Über die gesamte Stadt soll ein "engmaschiges Aufklärungsnetz" gelegt werden, um mögliche Konflikte schnell zu erkennen und eingreifen zu können. Im ausverkauften Stadion werden keine alkoholischen Getränke verkauft, es gibt eine Pufferzone zwischen dem Heim- und Auswärtsbereich. So bleiben etwas mehr als 200 Steh- und Sitzplätze frei.

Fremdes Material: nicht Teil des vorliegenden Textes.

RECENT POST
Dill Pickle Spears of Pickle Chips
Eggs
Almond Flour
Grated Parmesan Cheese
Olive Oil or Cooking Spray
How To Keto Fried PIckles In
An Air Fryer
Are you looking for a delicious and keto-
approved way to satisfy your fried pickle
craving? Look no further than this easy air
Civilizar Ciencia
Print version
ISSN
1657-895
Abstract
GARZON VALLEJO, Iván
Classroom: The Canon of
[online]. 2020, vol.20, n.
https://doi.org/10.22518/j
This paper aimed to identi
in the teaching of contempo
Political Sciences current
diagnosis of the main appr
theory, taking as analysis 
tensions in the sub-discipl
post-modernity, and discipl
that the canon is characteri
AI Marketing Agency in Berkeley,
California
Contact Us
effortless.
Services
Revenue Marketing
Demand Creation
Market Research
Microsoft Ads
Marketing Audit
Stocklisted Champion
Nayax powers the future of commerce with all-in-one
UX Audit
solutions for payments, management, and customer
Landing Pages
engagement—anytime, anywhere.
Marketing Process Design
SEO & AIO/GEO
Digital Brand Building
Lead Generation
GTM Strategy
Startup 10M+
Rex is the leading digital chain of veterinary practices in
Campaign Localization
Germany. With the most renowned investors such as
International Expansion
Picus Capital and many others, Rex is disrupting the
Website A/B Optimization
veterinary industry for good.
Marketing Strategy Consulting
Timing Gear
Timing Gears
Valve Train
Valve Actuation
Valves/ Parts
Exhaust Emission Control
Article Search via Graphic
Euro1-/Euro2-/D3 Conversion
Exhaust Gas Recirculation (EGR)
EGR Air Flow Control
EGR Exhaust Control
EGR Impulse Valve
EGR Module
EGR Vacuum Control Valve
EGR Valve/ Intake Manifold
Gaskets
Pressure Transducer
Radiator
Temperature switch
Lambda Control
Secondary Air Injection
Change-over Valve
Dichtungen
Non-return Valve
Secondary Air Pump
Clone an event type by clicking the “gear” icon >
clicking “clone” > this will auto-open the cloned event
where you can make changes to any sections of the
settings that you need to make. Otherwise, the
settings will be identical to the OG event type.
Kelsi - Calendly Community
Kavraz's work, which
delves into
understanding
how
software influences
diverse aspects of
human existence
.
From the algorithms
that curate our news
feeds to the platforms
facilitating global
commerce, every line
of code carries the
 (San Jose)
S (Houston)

Banner aus dem Hinspiel sorgen für Ärger
Und so ganz unpolitisch dürfte diese Begegnung dann doch nicht werden. Denn während des Spiels in der Hinrunde zeigten Hansa-Fans LGBTQ-feindliche Spruchbänder, der Club erhielt dafür und für den Einsatz von Pyrotechnik eine Geldstrafe von 31.200 Euro. Der FC Hansa legte Einspruch ein, auf Antrag der Mecklenburger verschob das DFB-Sportgericht nun die ursprünglich für Freitag (24.2.) terminierte mündliche Verhandlung. Ein neuer Termin steht noch nicht fest.
Möglich, dass St. Paulis Fans auf die Banner Bezug nehmen werden. Oder Hansas Anhänger noch einmal nachlegen. Und damit die brisante Geschichte dieses Duells um ein weiteres Kapitel ergänzen.